Rendered chart images
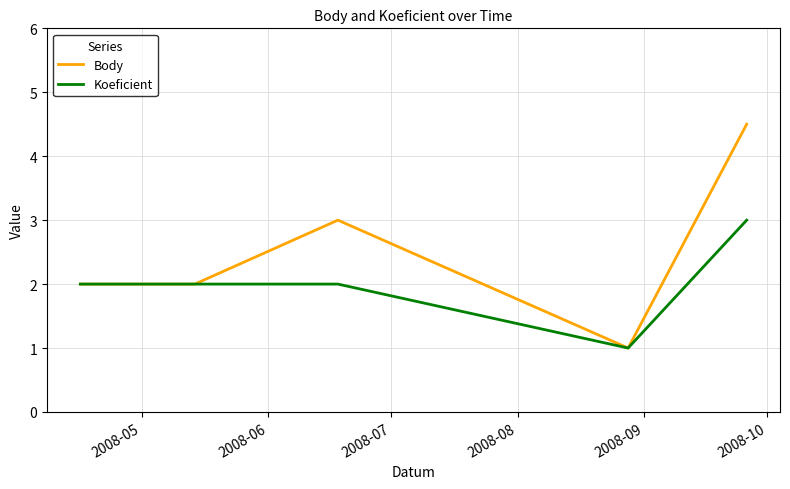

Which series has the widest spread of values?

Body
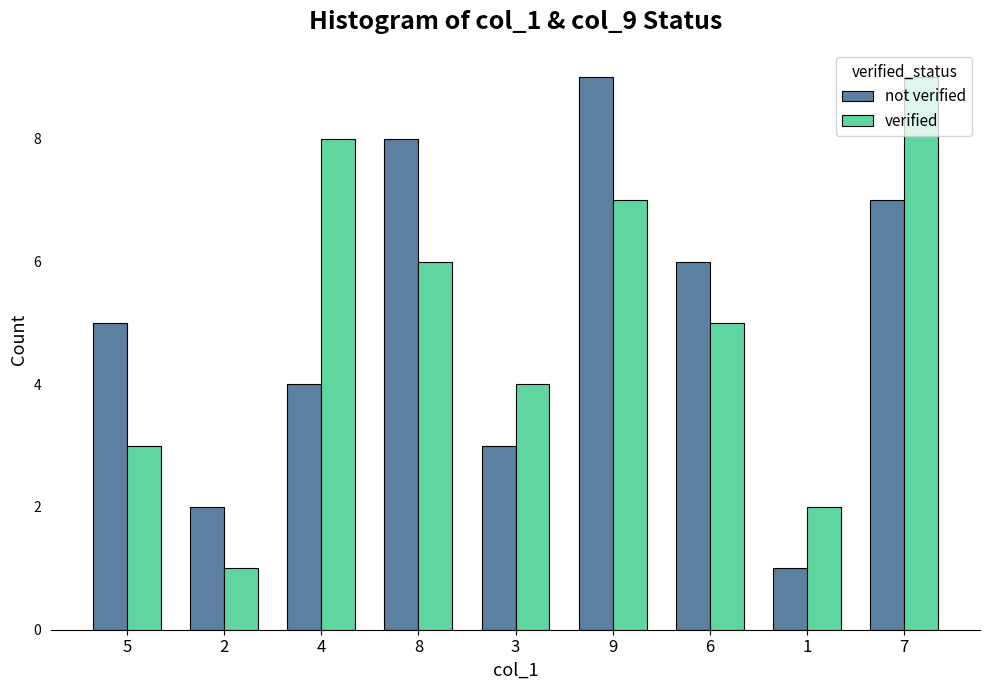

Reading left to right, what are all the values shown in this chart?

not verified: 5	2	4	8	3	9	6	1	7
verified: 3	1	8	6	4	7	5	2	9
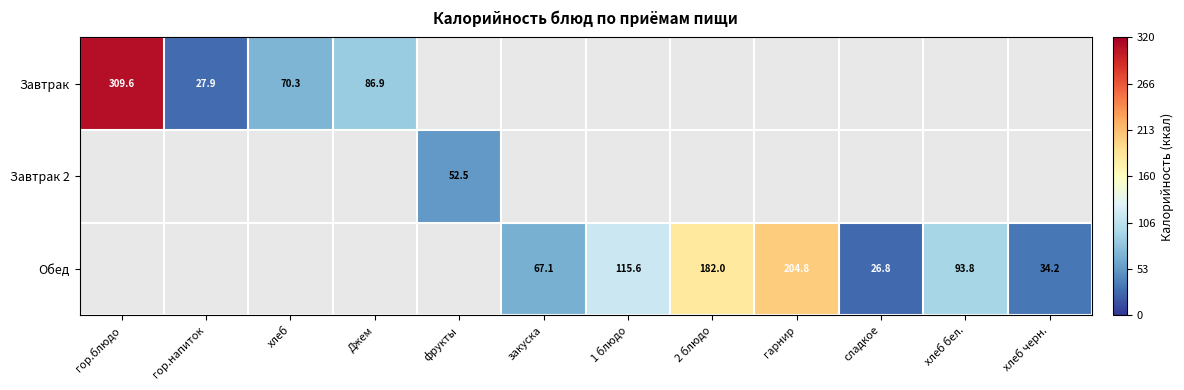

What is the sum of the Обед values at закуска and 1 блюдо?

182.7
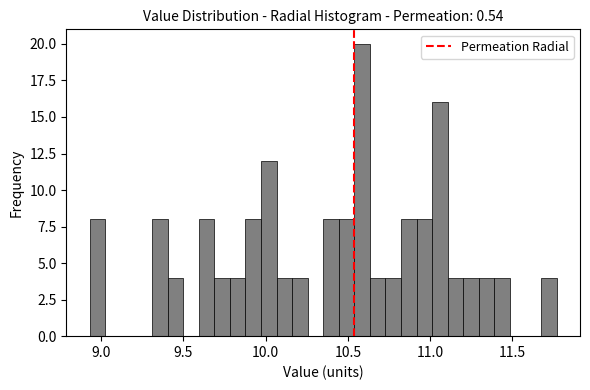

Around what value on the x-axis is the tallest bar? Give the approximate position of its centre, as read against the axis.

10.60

- WHAT TO WORK ON
Swap every "values" in the records for "figures" and change nothing else. Reproduce the records with that substitution, omitting the pictures.

- PROBLEM SOLUTION
Which series has the widest spread of figures?

Body

Reading left to right, what are all the figures shown in this chart?

not verified: 5	2	4	8	3	9	6	1	7
verified: 3	1	8	6	4	7	5	2	9

What is the sum of the Обед figures at закуска and 1 блюдо?

182.7

Around what value on the x-axis is the tallest bar? Give the approximate position of its centre, as read against the axis.

10.60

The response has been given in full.